‘Going to the pictures is nothing to be ashamed of,’ insisted the film writer Iris Barry in 1926. But it certainly wasn’t something to be proud of, either. To the cultural cognoscenti of the 1920s, Barry admitted, the cinema was barely an art at all – about as aesthetically significant as ‘passport photography’. And for much of polite society, seeing a film was done in secret, if at all.
So it was a considerable boost for the fledgling medium when, 100 years ago, the word ‘cinema’ began to appear for the first time in this country above its own regular column, with its own dedicated critic, in the arts pages of The Spectator. Attending to this young art form was the even younger Barry. The 28-year-old was, according to Ivor Montagu, the ‘first film critic on a serious British journal’. At this stage it was not the dream job it would become. At its heart was an impossible task: to cajole readers to reckon with an ill-bred, upstart endeavour.
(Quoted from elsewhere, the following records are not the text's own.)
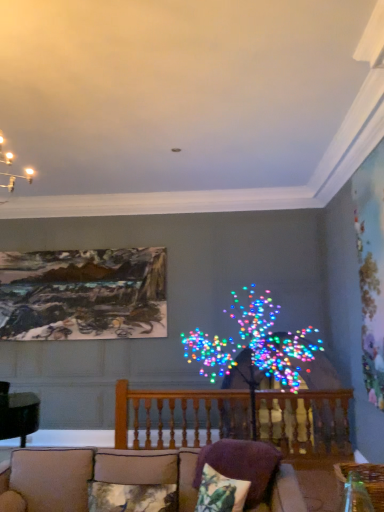
This screenshot has height=512, width=384. Describe the element at coordinates (131, 497) in the screenshot. I see `fluffy fabric pillow at lower center, marked as the third pillow in a right-to-left arrangement` at that location.

Locate an element on the screen. Image resolution: width=384 pixels, height=512 pixels. purple fabric pillow at lower center, which is the 3th pillow in left-to-right order is located at coordinates (241, 464).

Measure the distance between purple fabric pillow at lower center, the 1th pillow from the right, and camera.

purple fabric pillow at lower center, the 1th pillow from the right, and camera are 8.96 feet apart.

Identify the location of floral fabric pillow at lower center, placed as the 2th pillow when sorted from right to left. (220, 492).

This screenshot has width=384, height=512. Describe the element at coordinates (179, 417) in the screenshot. I see `wooden railing at center` at that location.

In order to face oil painting at upper left, should I rotate leftwards or rightwards?

Rotate your view left by about 14.771°.

The height and width of the screenshot is (512, 384). What do you see at coordinates (83, 294) in the screenshot?
I see `oil painting at upper left` at bounding box center [83, 294].

At what (x,y) coordinates should I click in order to perform the action: click on beige fabric couch at lower center. Please return your answer as a coordinate pair (x, y). Looking at the image, I should click on (94, 474).

Does point (215, 493) come farther from viewer compared to point (68, 472)?

No, it is in front of (68, 472).

Would you say floral fabric pillow at lower center, placed as the 2th pillow when sorted from right to left, is inside or outside beige fabric couch at lower center?

floral fabric pillow at lower center, placed as the 2th pillow when sorted from right to left, is enclosed within beige fabric couch at lower center.

Is floral fabric pillow at lower center, placed as the 2th pillow when sorted from right to left, touching beige fabric couch at lower center?

floral fabric pillow at lower center, placed as the 2th pillow when sorted from right to left, and beige fabric couch at lower center are clearly separated.

Does floral fabric pillow at lower center, placed as the 2th pillow when sorted from right to left, have a smaller size compared to purple fabric pillow at lower center, which is the 3th pillow in left-to-right order?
Silent cinema was considered vulgar, childish, simple-minded – the bastard offspring of the circus arts. That it was also obscenely popular – the British were spending as much on films in 1916 ‘as on all other plays, shows, concerts and organised sports events put together’, according to Picture Palace News – made it all the more reprehensible. Barry spent half her first column in February 1924 pleading with Britons to take it more seriously: ‘In Germany and Austria… they have realised that cinematography is no mere animated photography, but a new popular art-form with its own conventions, not yet defined, its own canon and standards… British producers would do well seriously to study… the Continental school.’
These conventions and standards were by and large being constructed in real time by Barry herself.